O comportamento de Renan e da mesa diretora do Senado foi ventilado, pela imprensa, como uma crise institucional, um imbróglio entre dois poderes da República: Legislativo e Judiciário. Penso que não seja uma crise institucional, mas, sim, uma afronta de Renan a uma decisão do Judiciário. Dilma recebeu a notificação de que seria investigada num processo de impeachment, exerceu sua defesa e, por fim, afastada definitivamente da presidência. Eduardo Cunha, também, foi notificado e assinou, contrariado, mas cumpriu a determinação da justiça. Renan Calheiros, por sua vez, só reforça o já conhecido elemento da cultura brasileira do “você sabe com quem está falando?”, tão bem estudado por Roberto DaMatta. No Brasil, sociedade fortemente hierarquizada, uma forma de navegação social é o “jeitinho”, quando se busca resolver os problemas com simpatia, criatividade e, infelizmente, malandragem no desrespeito às regras. Nessa nossa sociedade relacional, quando jeitinho não resolve, apela-se para forma arrogante e antipática de se evocar a distinção social: “você sabe com quem está falando?”.
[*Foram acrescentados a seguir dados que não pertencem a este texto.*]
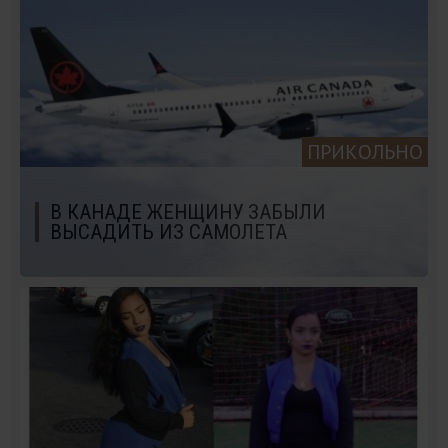
ПРИКОЛЬНО
В КАНАДЕ ЖЕНЩИНУ ЗАБЫЛИ
ВЫСАДИТЬ ИЗ САМОЛЕТА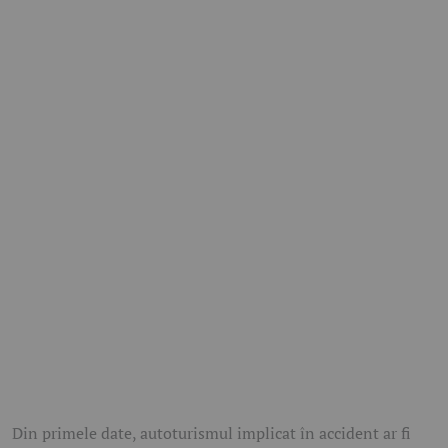
Din primele date, autoturismul implicat în accident ar fi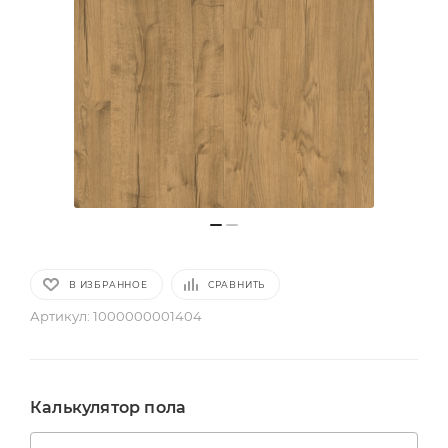
В ИЗБРАННОЕ
СРАВНИТЬ
Артикул:
1000000001404
Калькулятор пола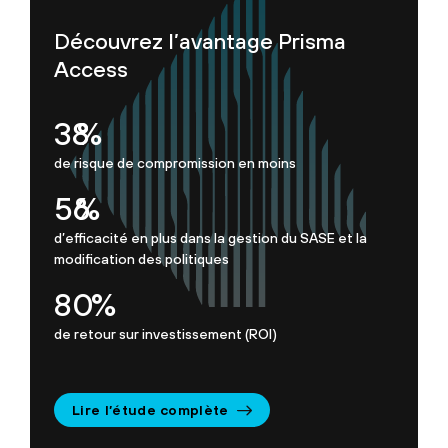
Découvrez l’avantage Prisma
Access
50
%
de risque de compromission en moins
75
%
d’efficacité en plus dans la gestion du SASE et la
modification des politiques
107
%
de retour sur investissement (ROI)
Lire l’étude complète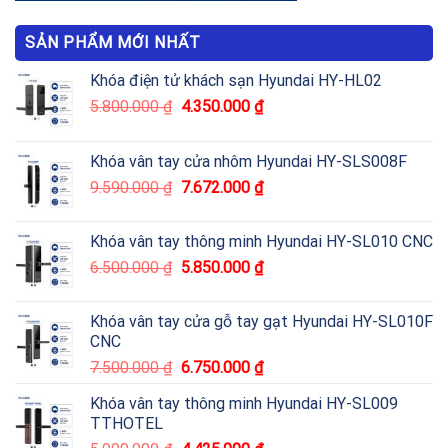
SẢN PHẨM MỚI NHẤT
Khóa điện tử khách sạn Hyundai HY-HL02
5.800.000
₫
4.350.000
₫
Khóa vân tay cửa nhôm Hyundai HY-SLS008F
9.590.000
₫
7.672.000
₫
Khóa vân tay thông minh Hyundai HY-SL010 CNC
6.500.000
₫
5.850.000
₫
Khóa vân tay cửa gỗ tay gạt Hyundai HY-SL010F
CNC
7.500.000
₫
6.750.000
₫
Khóa vân tay thông minh Hyundai HY-SL009
TTHOTEL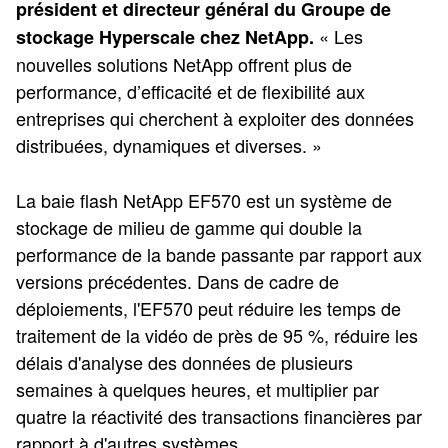
président et directeur général du Groupe de
« Les
stockage Hyperscale chez NetApp.
nouvelles solutions NetApp offrent plus de
performance, d’efficacité et de flexibilité aux
entreprises qui cherchent à exploiter des données
distribuées, dynamiques et diverses. »
La baie flash NetApp EF570 est un système de
stockage de milieu de gamme qui double la
performance de la bande passante par rapport aux
versions précédentes. Dans de cadre de
déploiements, l'EF570 peut réduire les temps de
traitement de la vidéo de près de 95 %, réduire les
délais d'analyse des données de plusieurs
semaines à quelques heures, et multiplier par
quatre la réactivité des transactions financières par
rapport à d'autres systèmes.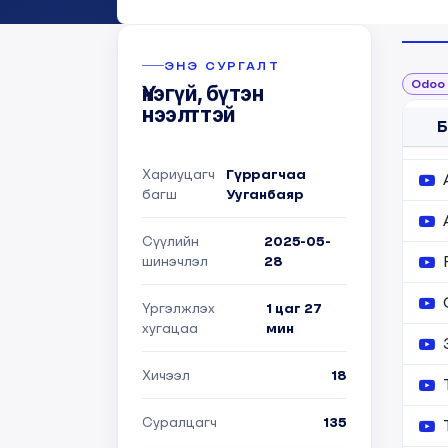
Ку
ЭНЭ СУРГАЛТ
Odoo 
Үнэгүй, бүтэн
нээлттэй
Б
Хариуцагч
Гүррагчаа
багш
Ууганбаяр
Сүүлийн
2025-05-
шинэчлэл
28
Үргэлжлэх
1 цаг 27
хугацаа
мин
Хичээл
18
Суралцагч
135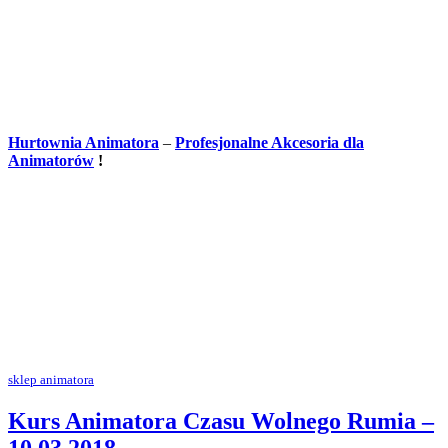
Hurtownia Animatora
–
Profesjonalne Akcesoria dla
Animatorów
!
sklep animatora
Kurs Animatora Czasu Wolnego Rumia –
10.03.2018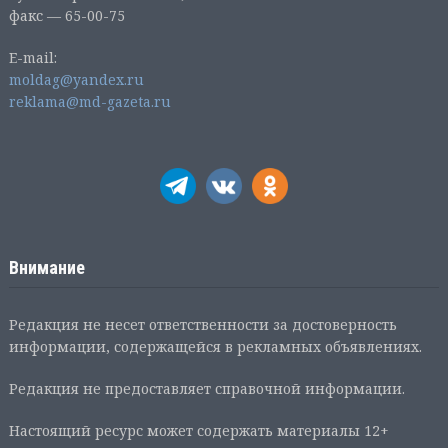
факс — 65-00-75
E-mail:
moldag@yandex.ru
reklama@md-gazeta.ru
Внимание
Редакция не несет ответственности за достоверность
информации, содержащейся в рекламных объявлениях.
Редакция не предоставляет справочной информации.
Настоящий ресурс может содержать материалы 12+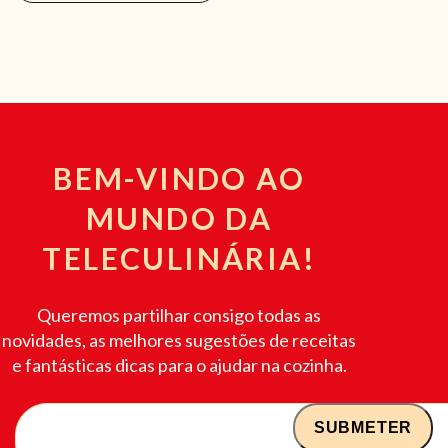
BEM-VINDO AO
MUNDO DA
TELECULINÁRIA!
Queremos partilhar consigo todas as
novidades, as melhores sugestões de receitas
e fantásticas dicas para o ajudar na cozinha.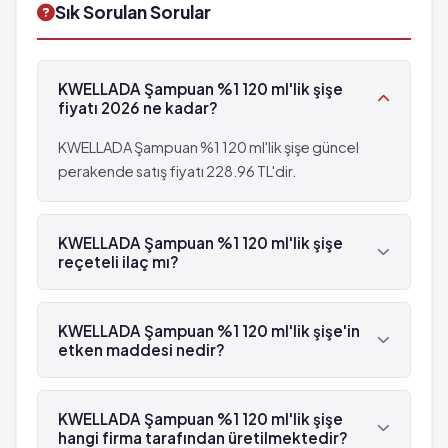
Sık Sorulan Sorular
KWELLADA Şampuan %1 120 ml'lik şişe
fiyatı 2026 ne kadar?
KWELLADA Şampuan %1 120 ml'lik şişe güncel
perakende satış fiyatı 228.96 TL'dir.
KWELLADA Şampuan %1 120 ml'lik şişe
reçeteli ilaç mı?
Evet, KWELLADA Şampuan %1 120 ml'lik şişe
beyaz reçetelidir.
KWELLADA Şampuan %1 120 ml'lik şişe'in
etken maddesi nedir?
KWELLADA Şampuan %1 120 ml'lik şişe'in etken
maddesi Permetrin 'dür.
KWELLADA Şampuan %1 120 ml'lik şişe
hangi firma tarafından üretilmektedir?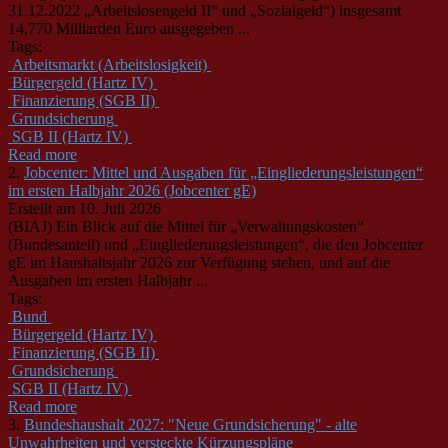
31.12.2022 „Arbeitslosengeld II“ und „Sozialgeld“) insgesamt
14,770 Milliarden Euro ausgegeben ...
Tags:
Arbeitsmarkt (Arbeitslosigkeit)
Bürgergeld (Hartz IV)
Finanzierung (SGB II)
Grundsicherung
SGB II (Hartz IV)
Read more
2.
Jobcenter: Mittel und Ausgaben für „Eingliederungsleistungen“
im ersten Halbjahr 2026 (Jobcenter gE)
Erstellt am 10. Juli 2026
(BIAJ) Ein Blick auf die Mittel für „Verwaltungskosten“
(Bundesanteil) und „Eingliederungsleistungen“, die den Jobcenter
gE im Haushaltsjahr 2026 zur Verfügung stehen, und auf die
Ausgaben im ersten Halbjahr ...
Tags:
Bund
Bürgergeld (Hartz IV)
Finanzierung (SGB II)
Grundsicherung
SGB II (Hartz IV)
Read more
3.
Bundeshaushalt 2027: "Neue Grundsicherung" - alte
Unwahrheiten und versteckte Kürzungspläne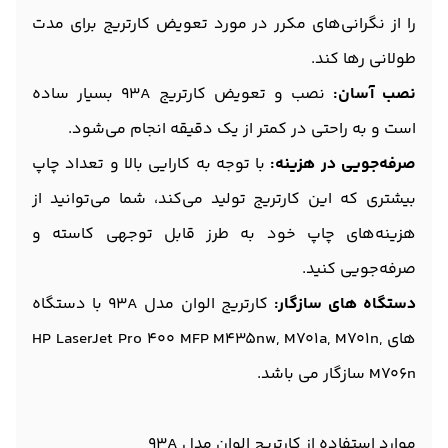
را از نگرانی‌های مکرر در مورد تعویض کارتریج برای مدت
طولانی رها کند.
نصب آسان:
نصب و تعویض کارتریج 93A بسیار ساده
است و به راحتی در کمتر از یک دقیقه انجام می‌شود.
صرفه‌جویی در هزینه:
با توجه به کارایی بالا و تعداد چاپ
بیشتری که این کارتریج تولید می‌کند، شما می‌توانید از
هزینه‌های چاپ خود به طرز قابل توجهی کاسته و
صرفه‌جویی کنید.
دستگاه های سازگار:
کارتریج الوان مدل 93A با دستگاه
های HP LaserJet Pro 400 MFP M435nw, M701a, M701n,
M706n سازگار می باشد.
موارد استفاده از کارتریج الوان مدل 93A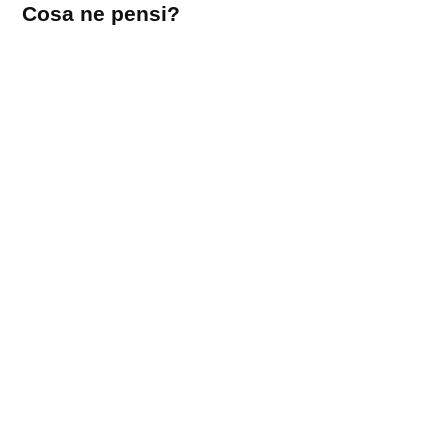
Cosa ne pensi?
un
commento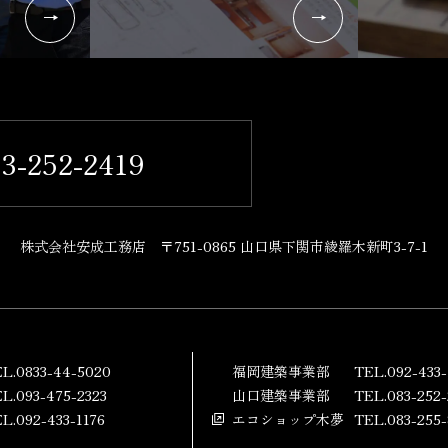
3-252-2419
株式会社安成工務店
〒751-0865 山口県下関市綾羅木新町3-7-1
L.0833-44-5020
福岡建築事業部
TEL.092-433-
L.093-475-2323
山口建築事業部
TEL.083-252-
L.092-433-1176
エコショップ木夢
TEL.083-255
As manifestações de domingo passado foram, em grande parte, não só de defesa da operação Lava Jato, mas, também, de centrar fogo em Renan Calheiros. Este personagem da cena política, mostrou-se, no episódio descrito acima, alguém que se considera acima da lei, dotado de prerrogativas que os demais cidadãos não dispõem. É certo que possui “foro privilegiado” (por si só um erro numa sociedade republicana), entretanto, as decisões que atingiram Renan tiveram origem na mais alta corte do país e, nem assim, poderiam atingir o inatingível Presidente do Senado. Renan não é o Senado, ele o preside; o importante, nas burocracias, não é o cargo e a pessoa que o ocupa, mas a função institucional exercida. Renan Calheiros, enfim, só desnuda o já conhecido comportamento dos “donos do poder”, que, cotidianamente, tem sido, em muitos casos, de desrespeito às leis e de afronta à república. Luis XIV, na França, asseverou: “l´État c´est moi” (Eu sou o Estado), tinha o epíteto de “Rei Sol”! Renan Calheiros pode pensar que “Ele” é o “Senado Federal”, mas perceberá, em breve, que não é e que os tempos são outros.

[1] Professor e Pesquisador do Centro de Ciências Sociais e Aplicadas, da Universidade Presbiteriana Mackenzie.